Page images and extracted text
*** Begin section ***

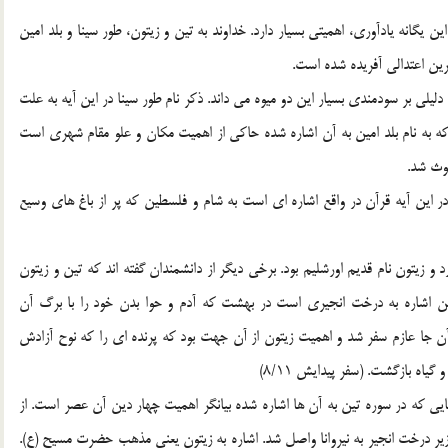
 يگانه يادآوري، اهميتي بسيار دارد. خداوند به تين و زيتون، طور سينا و بلد امين
ترين اعتدالي آفريده شده است.
دليلي بر سودمندي بسيار اين دو ميوه مي داند. ذکر نام طور سينا در اين آيه به علت
 به نام بلد امين به آن اشاره شده حاکي از اهميت مکان و علو مقام شهري است
وث شد.
در اين آيه قرآن در واقع اشاره اي است به شام و فلسطين که پر از باغ هاي وسيع
 و زيتون نام قديم اورشليم بود. برخي ديگر از دانشمندان گفته اند که تين و زيتون
تين اشاره به درخت انجيري است در بهشت که آدم و حوا بدن خود را با برگ آن
آن جا عازم سفر شد و اهميت زيتون از آن جهت بود که پرنده اي را که نوح آزادش
اه بازگشت. (سفر پيدايش 8/11)
جاهايي که در سوره تين به آن ها اشاره شده بيانگر اهميت چهار دين آن عصر است. از
در زير درخت انجير به نيروانا واصل شد. اشاره به زيتون يعني مذهب حضرت مسيح (ع).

*** End section ***

Task to complete
Print exactly, and only, the lines from the line that contains "تين اشاره به" through the last line of the records.

Exercise solution
تين اشاره به درخت انجيري است در بهشت که آدم و حوا بدن خود را با برگ آن
آن جا عازم سفر شد و اهميت زيتون از آن جهت بود که پرنده اي را که نوح آزادش
اه بازگشت. (سفر پيدايش 8/11)
جاهايي که در سوره تين به آن ها اشاره شده بيانگر اهميت چهار دين آن عصر است. از
در زير درخت انجير به نيروانا واصل شد. اشاره به زيتون يعني مذهب حضرت مسيح (ع).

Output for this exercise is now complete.